The Sylph in Stockings

Airy or Shadowy Ones
are baffled by phylacteries of dog's droppings
and a snake's head
is sovereign against baleful manifestations

Never wander off humming
with a notion to bathe in lonely mountain pools
WARNING water-girls hang out there

Carry dog-lites in your pocket
to shame their nakedness
their rich sticky-bud honey-stuck nipples

Don't get half arsed strolling at night

Don't stop for a piss behind a tree
gazing up at Orion's Belt
because old goat-man will stop by

Carry some sliced tortoise meat as a counter-spell
keep a prophylactic in your back pocket
or you may swell up and die

The Shadowy Ones will make friends with dogs
knowing the wolf-whistle by heart
they will learn your name and call it on the wind

They have no shame naked as daylight

They will sit around welcoming fires at night
playing their enticing flutes of random and chaos

Reviews

'The poems are loose-jointed, limber, the poem as orbit of words around a body that is always dropping away.
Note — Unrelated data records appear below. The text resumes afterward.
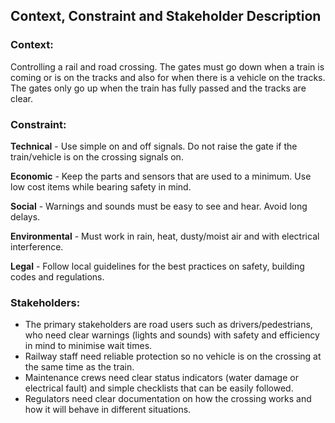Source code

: ## Context, Constraint and Stakeholder Description

### Context: 
Controlling a rail and road crossing. The gates must go down when a train is coming or is on the tracks and also for when there is a vehicle on the tracks. The gates only go up when the train has fully passed and the tracks are clear.

### Constraint: 
**Technical** - Use simple on and off signals. Do not raise the gate if the train/vehicle is on the crossing signals on.

**Economic** - Keep the parts and sensors that are used to a minimum. Use low cost items while bearing safety in mind.

**Social** - Warnings and sounds must be easy to see and hear. Avoid long delays.

**Environmental** - Must work in rain, heat, dusty/moist air and with electrical interference.

**Legal** - Follow local guidelines for the best practices on safety, building codes and regulations.

### Stakeholders: 
- The primary stakeholders are road users such as drivers/pedestrians, who need clear warnings (lights and sounds) with safety and efficiency in mind to minimise wait times. 
- Railway staff need reliable protection so no vehicle is on the crossing at the same time as the train. 
- Maintenance crews need clear status indicators (water damage or electrical fault) and simple checklists that can be easily followed. 
- Regulators need clear documentation on how the crossing works and how it will behave in different situations.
Sometimes the poems threaten dissolution or brilliance then disappoint either expectation. They go slack. I suspect this is partly the point. The poems are cannier than that. There is one that declares itself "First Anti Poem" and another which is "The Next Poem" and begins:

 defeated by (I don't know what and everything)
 I stem a flow
 I've stopped now but the words wobble out in some form

Ralph Hawkins is the writer of non-collapsible ironies. Or, of canny wobbles.' --Edmund Hardy, Terrible Work.